Yesterday, Tuesday June 14, a major para-military assault by 500 Royal Canadian Mounted Police (RCMP) officers was launched against the sovereign Mohawk communities of Québec, Canada. At least forty Mohawk citizens were arrested by the RCMP today on sovereign native land, without warrant or warning. The cause? Suspicion of marijuana possession.
Both the RCMP and the Sûreté du Québec (Québec Provincial Police) had agents on the ground. While the target of the invasion was given as drugs, it must be taken into account that the Mohawks of Québec are some of the most militantly sovereigntist Native communities in all of North America. Furthermore, this is must be understood as part of a long history of confrontations between colonists and and the Mohawk people in these communities.
While the major force of the police invasion was focused on the community of Kanesatake, on the shore of the Lake of Two Mountains, and the site of an important 1990 Oka rebellion by armed Mohawk warriors, other communities were invaded as well.

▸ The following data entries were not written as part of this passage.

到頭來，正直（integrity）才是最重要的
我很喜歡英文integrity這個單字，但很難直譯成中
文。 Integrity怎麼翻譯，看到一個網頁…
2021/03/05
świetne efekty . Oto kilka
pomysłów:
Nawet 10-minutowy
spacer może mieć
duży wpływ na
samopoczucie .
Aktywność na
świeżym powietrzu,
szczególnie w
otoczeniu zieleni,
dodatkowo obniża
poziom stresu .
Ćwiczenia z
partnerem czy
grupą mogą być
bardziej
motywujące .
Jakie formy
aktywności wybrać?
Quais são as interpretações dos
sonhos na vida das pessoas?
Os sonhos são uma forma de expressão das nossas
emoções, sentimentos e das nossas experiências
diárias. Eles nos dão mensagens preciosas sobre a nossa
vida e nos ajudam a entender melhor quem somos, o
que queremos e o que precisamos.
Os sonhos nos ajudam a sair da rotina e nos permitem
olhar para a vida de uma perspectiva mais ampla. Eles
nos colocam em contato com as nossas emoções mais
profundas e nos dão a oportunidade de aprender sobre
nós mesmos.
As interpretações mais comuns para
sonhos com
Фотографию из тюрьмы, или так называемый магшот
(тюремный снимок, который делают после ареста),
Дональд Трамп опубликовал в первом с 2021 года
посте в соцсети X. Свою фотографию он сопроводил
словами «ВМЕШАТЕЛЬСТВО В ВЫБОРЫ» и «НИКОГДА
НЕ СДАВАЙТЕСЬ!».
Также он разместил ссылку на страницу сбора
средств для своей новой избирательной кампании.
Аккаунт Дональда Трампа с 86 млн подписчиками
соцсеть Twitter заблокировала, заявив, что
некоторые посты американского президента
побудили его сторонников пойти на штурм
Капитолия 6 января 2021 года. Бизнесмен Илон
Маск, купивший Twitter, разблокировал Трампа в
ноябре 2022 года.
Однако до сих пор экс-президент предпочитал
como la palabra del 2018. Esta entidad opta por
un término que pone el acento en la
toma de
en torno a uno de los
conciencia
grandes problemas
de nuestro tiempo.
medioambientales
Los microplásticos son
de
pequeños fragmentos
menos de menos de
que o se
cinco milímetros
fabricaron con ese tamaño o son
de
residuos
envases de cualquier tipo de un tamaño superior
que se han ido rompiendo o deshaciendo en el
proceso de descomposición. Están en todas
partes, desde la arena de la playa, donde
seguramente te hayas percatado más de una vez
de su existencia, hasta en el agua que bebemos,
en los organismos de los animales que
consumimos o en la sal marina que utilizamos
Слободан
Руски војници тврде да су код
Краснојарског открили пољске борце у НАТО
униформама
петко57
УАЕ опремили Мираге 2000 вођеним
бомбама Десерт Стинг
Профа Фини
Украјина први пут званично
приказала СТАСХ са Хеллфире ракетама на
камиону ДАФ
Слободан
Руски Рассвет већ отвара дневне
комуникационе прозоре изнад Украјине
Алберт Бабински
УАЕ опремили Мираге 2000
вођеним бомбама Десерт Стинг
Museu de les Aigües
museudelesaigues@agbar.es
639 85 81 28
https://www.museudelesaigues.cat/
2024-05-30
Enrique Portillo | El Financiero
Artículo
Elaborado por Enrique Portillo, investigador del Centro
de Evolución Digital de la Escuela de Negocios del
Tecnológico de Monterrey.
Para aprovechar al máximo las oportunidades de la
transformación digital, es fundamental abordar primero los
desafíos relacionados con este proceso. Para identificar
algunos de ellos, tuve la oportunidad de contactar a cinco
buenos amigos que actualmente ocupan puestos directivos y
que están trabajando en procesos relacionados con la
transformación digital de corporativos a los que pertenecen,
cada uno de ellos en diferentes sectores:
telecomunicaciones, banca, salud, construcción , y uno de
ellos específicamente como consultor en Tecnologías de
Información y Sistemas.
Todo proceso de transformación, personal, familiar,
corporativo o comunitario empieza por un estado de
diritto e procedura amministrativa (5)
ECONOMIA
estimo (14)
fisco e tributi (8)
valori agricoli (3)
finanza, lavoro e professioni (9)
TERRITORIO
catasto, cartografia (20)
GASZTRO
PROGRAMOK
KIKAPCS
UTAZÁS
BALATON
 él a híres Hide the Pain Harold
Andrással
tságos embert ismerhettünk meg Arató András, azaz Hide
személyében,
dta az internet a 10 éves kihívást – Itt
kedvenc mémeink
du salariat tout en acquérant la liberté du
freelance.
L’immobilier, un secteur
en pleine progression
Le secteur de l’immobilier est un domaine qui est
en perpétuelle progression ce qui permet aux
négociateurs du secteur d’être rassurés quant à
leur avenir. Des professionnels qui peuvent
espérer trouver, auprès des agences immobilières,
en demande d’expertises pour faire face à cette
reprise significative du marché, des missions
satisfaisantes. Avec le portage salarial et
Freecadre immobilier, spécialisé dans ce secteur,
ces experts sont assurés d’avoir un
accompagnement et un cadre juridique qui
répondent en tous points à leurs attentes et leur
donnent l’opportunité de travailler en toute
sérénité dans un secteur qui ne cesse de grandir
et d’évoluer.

One of the other targeted Mohawk communities was Akwesasne (which straddles the Ontario, Québec and New York borders) and Oka, the majority settler municipality next to Kanesatake
While the reaction of much of the Canadian White left has been muted, there has been condemnation of the raids. The nine-nation International Tribunal into Crimes of Church and State (ITCCS), an independent body investigating the crimes of genocide in Canada against indigenous people, called for the immediate withdrawal of what they called “foreign occupation forces” from sovereign Mohawk territory and for “an end to the phony war on drugs that is concealing the Canadian government’s own apparent complicity in these crimes.”
Speaking from London, England, an ITCCS spokesman said:
In our archives are sworn eyewitness statements from aboriginal people in Canada describing the regular involvement of RCMP officers in the transport and protection of offshore shipments of cocaine and heroin at Port Renfrew and Waglisla, British Columbia, and at Cornwall, Ontario.
We believe that the ongoing murder of aboriginal people across Canada is connected to this involvement of an element of the RCMP in the drug trade, which operates through government-funded native chiefs on Indian reserves. Today’s assault on the sovereign Mohawks for simple marijuana possession is therefore not only questionable but highly suspect, considering the history of the Mohawks in defending their land and rights against the same forces now attacking them.
Details are still emerging, but as the situation develops updates will be issued.